From the listing below, pull out every line where the string "Right" appears.

Dataset records —
<<<<

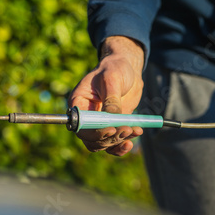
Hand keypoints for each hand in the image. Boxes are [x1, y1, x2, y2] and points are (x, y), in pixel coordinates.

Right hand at [68, 36, 144, 155]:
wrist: (127, 69)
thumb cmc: (115, 68)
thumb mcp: (112, 79)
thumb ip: (112, 99)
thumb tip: (112, 119)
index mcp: (79, 103)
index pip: (81, 126)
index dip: (95, 132)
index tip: (111, 129)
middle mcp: (86, 117)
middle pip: (92, 139)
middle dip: (110, 138)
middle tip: (127, 129)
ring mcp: (99, 124)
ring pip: (103, 144)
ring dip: (118, 141)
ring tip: (135, 130)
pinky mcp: (112, 127)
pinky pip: (113, 144)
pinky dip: (122, 145)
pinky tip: (133, 139)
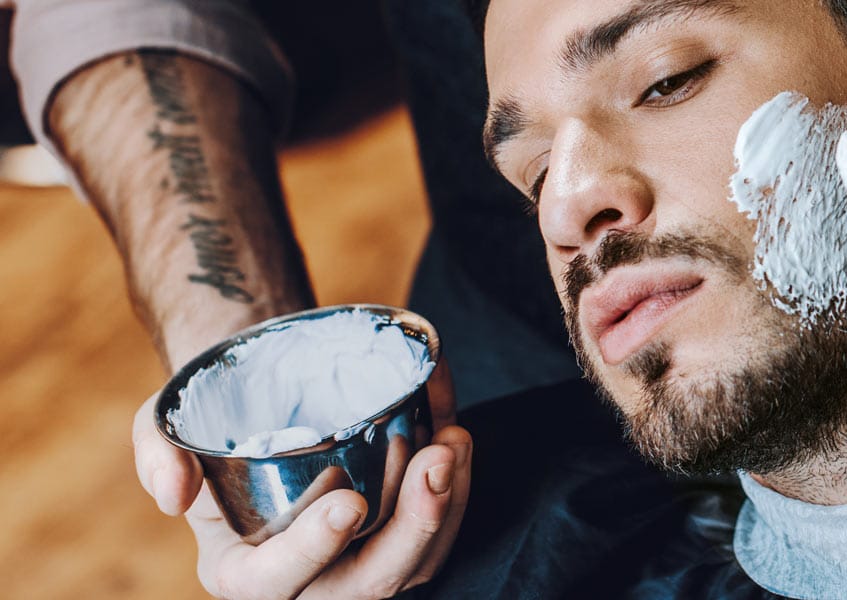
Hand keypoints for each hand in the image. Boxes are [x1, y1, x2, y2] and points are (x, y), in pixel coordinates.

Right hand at [133, 360, 467, 597]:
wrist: (261, 399)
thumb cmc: (209, 419)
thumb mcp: (161, 426)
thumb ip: (156, 453)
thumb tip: (172, 496)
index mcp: (243, 571)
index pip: (277, 581)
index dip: (313, 550)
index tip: (347, 503)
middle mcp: (308, 581)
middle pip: (371, 583)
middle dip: (413, 527)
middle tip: (435, 460)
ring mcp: (361, 562)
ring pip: (418, 562)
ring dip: (448, 505)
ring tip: (454, 441)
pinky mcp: (399, 534)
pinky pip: (439, 528)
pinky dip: (457, 483)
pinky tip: (455, 428)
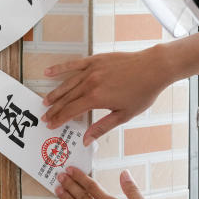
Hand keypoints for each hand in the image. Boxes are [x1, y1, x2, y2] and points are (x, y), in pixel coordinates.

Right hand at [42, 48, 168, 145]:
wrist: (154, 68)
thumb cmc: (142, 92)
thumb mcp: (124, 115)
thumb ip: (102, 127)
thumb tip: (86, 139)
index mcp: (96, 98)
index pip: (71, 111)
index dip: (59, 119)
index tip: (51, 124)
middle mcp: (90, 83)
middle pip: (66, 99)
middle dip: (54, 109)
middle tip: (45, 117)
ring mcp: (92, 70)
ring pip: (67, 83)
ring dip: (55, 93)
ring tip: (46, 101)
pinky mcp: (95, 59)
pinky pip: (73, 64)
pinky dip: (60, 68)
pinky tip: (49, 72)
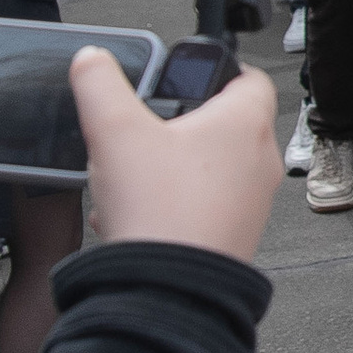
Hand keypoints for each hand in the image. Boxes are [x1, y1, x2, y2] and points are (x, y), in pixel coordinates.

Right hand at [71, 46, 280, 256]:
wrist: (168, 292)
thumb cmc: (159, 212)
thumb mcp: (114, 132)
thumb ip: (99, 85)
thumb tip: (92, 60)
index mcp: (244, 124)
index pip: (249, 77)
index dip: (221, 67)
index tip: (192, 72)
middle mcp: (260, 162)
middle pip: (225, 124)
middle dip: (183, 123)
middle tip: (150, 125)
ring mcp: (252, 203)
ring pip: (212, 169)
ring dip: (173, 167)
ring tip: (134, 175)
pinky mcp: (236, 235)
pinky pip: (207, 206)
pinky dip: (175, 203)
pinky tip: (136, 214)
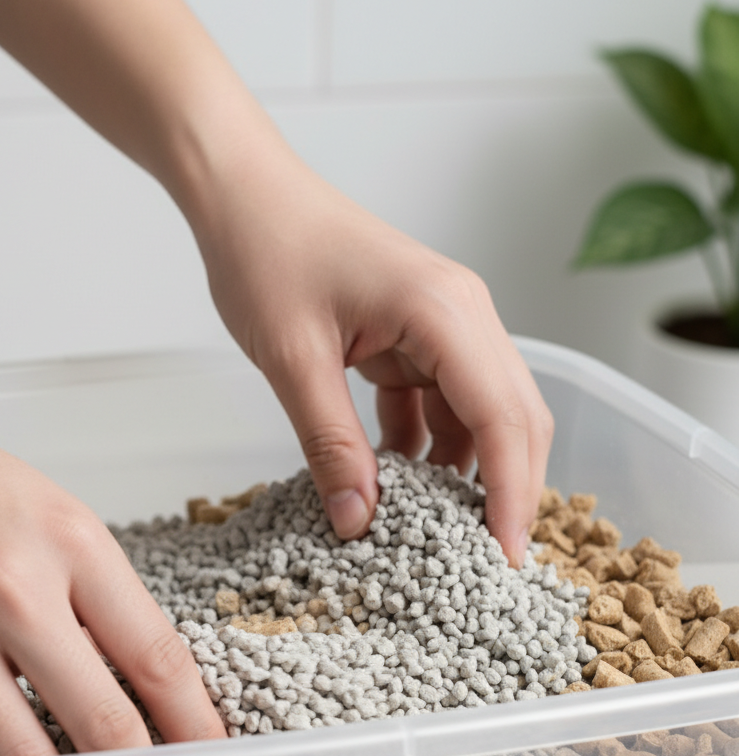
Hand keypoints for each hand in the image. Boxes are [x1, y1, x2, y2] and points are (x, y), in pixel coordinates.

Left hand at [193, 149, 552, 566]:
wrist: (242, 193)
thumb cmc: (265, 253)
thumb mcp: (293, 359)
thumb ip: (329, 444)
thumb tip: (359, 521)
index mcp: (446, 313)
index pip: (505, 418)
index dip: (512, 494)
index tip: (505, 559)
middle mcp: (462, 316)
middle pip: (513, 416)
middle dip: (505, 488)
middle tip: (486, 562)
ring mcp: (440, 324)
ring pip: (477, 412)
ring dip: (463, 471)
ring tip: (438, 534)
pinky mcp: (412, 334)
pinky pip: (435, 401)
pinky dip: (424, 445)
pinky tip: (397, 485)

>>>>

Response for this exercise —
Right hand at [68, 36, 144, 155]:
Right hand at [133, 360, 467, 597]:
Right hand at [42, 48, 168, 145]:
Right hand at [71, 46, 280, 256]:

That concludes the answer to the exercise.